→ Description of the task
Compute the number of lines in the following data that include the word "thumb", and output that number alone.

******************************

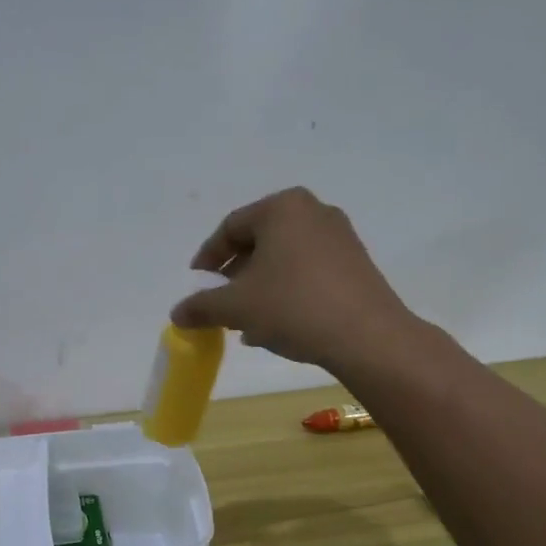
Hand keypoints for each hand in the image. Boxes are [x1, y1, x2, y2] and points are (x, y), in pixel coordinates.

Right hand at [172, 188, 415, 370]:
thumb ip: (202, 307)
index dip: (207, 258)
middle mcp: (313, 212)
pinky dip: (286, 292)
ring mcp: (340, 237)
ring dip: (259, 288)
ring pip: (284, 260)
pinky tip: (276, 326)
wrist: (368, 337)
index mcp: (282, 208)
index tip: (196, 286)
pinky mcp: (356, 264)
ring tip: (245, 322)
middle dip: (235, 276)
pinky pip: (308, 272)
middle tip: (220, 304)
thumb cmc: (294, 307)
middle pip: (259, 242)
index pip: (231, 227)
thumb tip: (177, 314)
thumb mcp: (237, 307)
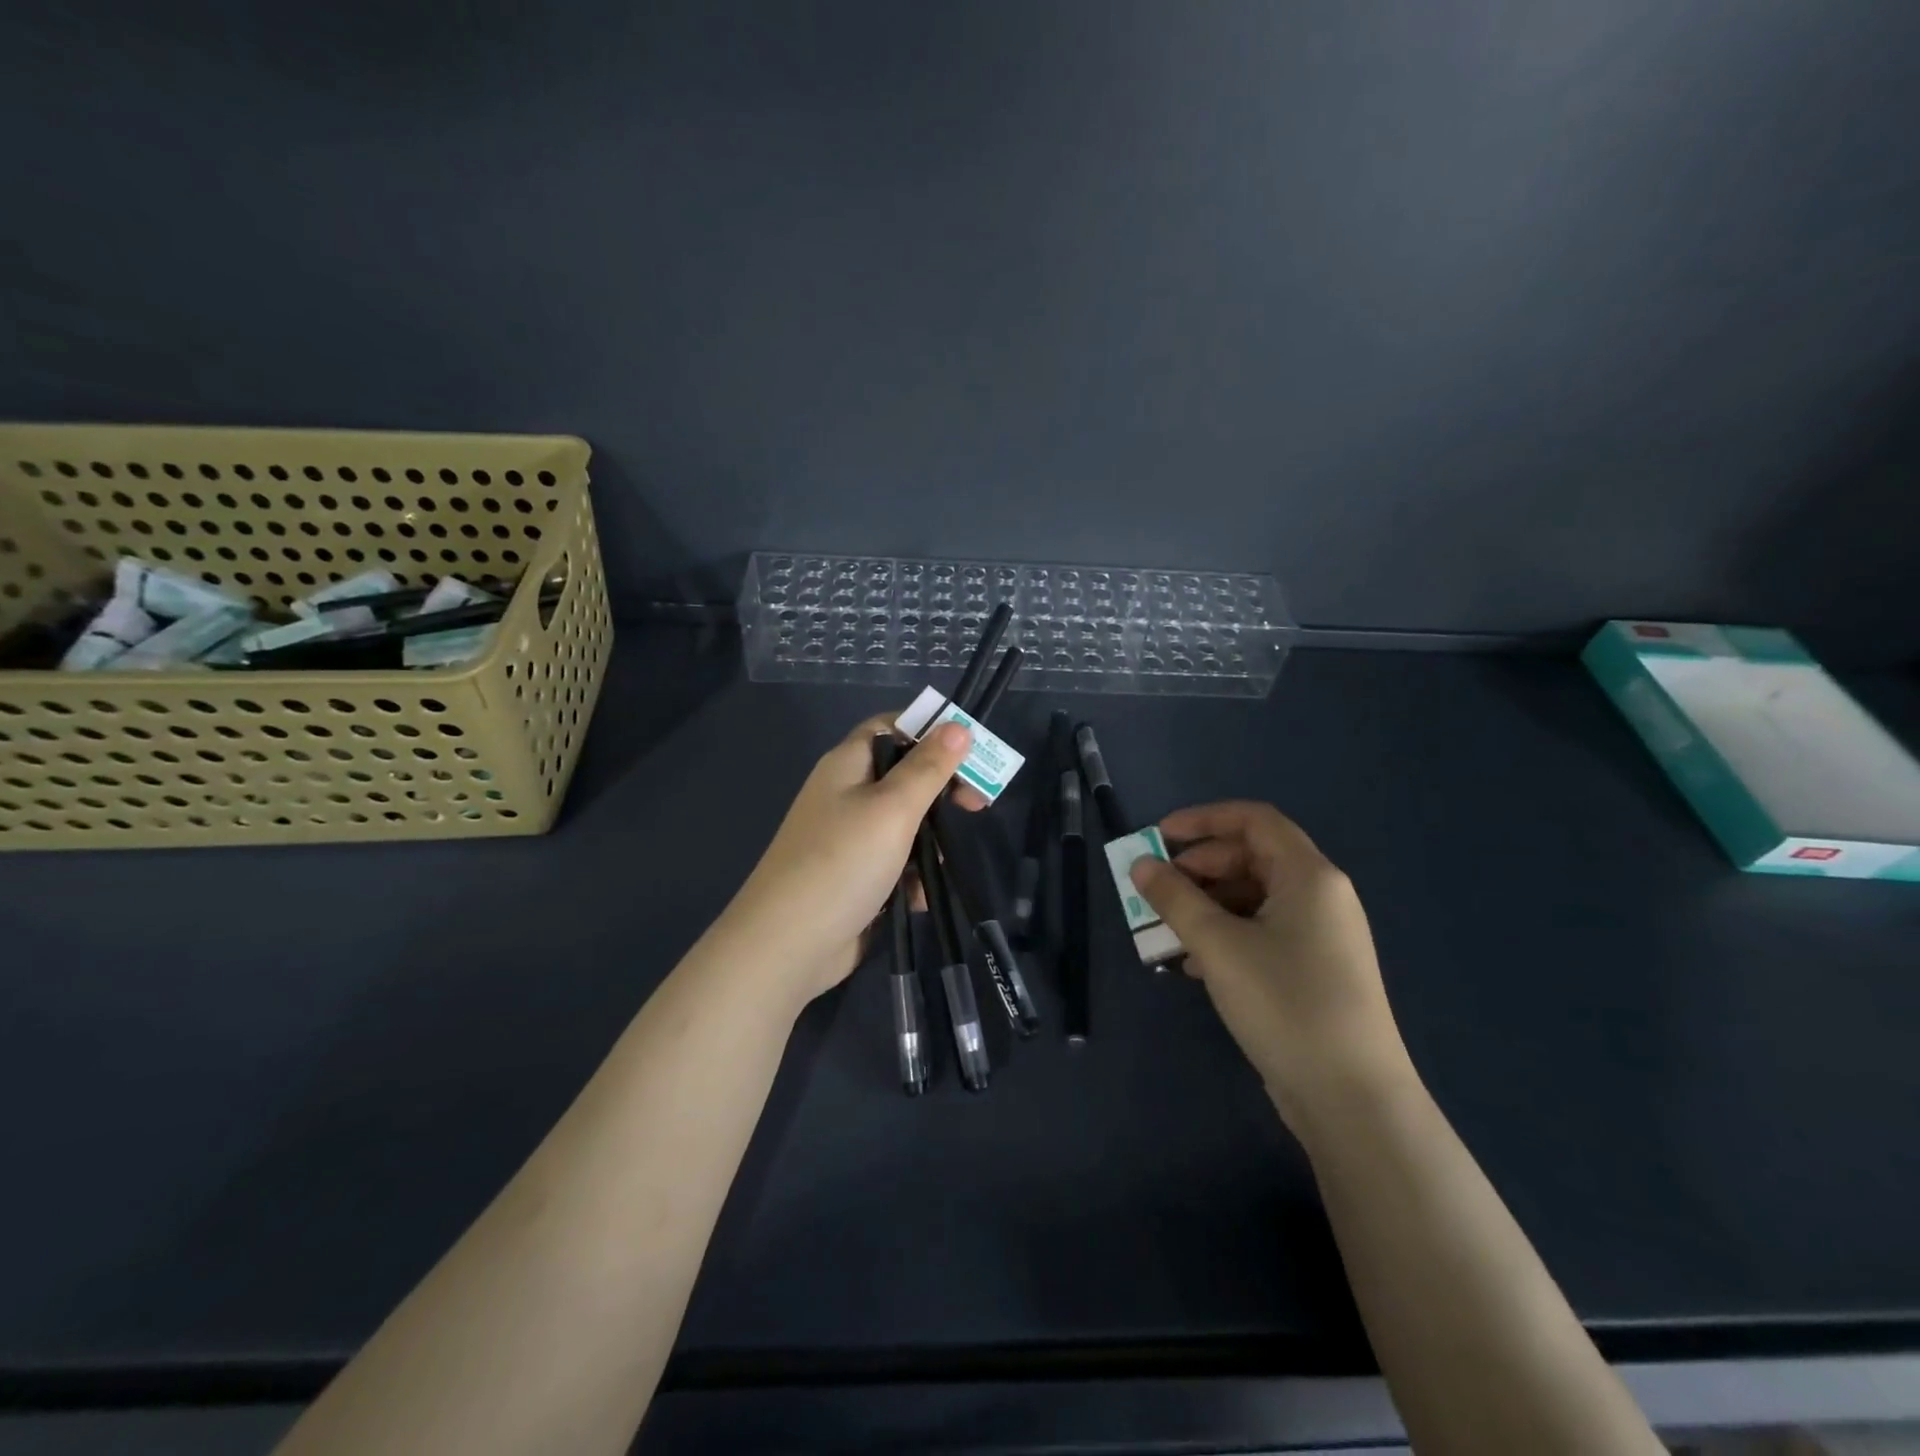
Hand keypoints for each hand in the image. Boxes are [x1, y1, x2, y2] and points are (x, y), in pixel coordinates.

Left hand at [724, 713, 979, 1002]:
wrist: (787, 945)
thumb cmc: (842, 862)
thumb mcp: (893, 808)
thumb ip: (929, 767)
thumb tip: (958, 726)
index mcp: (848, 764)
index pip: (892, 725)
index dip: (930, 730)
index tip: (969, 750)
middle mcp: (846, 793)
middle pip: (904, 775)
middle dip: (941, 790)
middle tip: (976, 806)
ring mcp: (847, 837)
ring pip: (904, 822)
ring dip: (929, 840)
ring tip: (939, 862)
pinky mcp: (854, 875)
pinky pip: (894, 861)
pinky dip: (911, 875)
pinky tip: (918, 897)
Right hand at [1129, 801, 1410, 1125]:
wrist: (1352, 1099)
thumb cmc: (1284, 1003)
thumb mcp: (1218, 945)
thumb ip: (1174, 899)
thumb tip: (1141, 865)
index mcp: (1309, 875)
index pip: (1254, 820)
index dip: (1203, 820)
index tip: (1159, 837)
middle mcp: (1320, 896)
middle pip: (1251, 858)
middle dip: (1199, 867)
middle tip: (1157, 889)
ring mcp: (1320, 936)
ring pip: (1253, 898)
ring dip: (1206, 905)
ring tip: (1166, 929)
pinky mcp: (1314, 971)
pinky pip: (1262, 932)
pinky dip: (1225, 934)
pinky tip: (1192, 963)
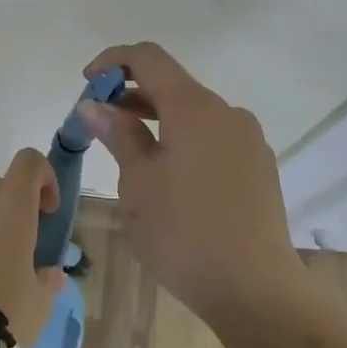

******************************

→ Answer space
12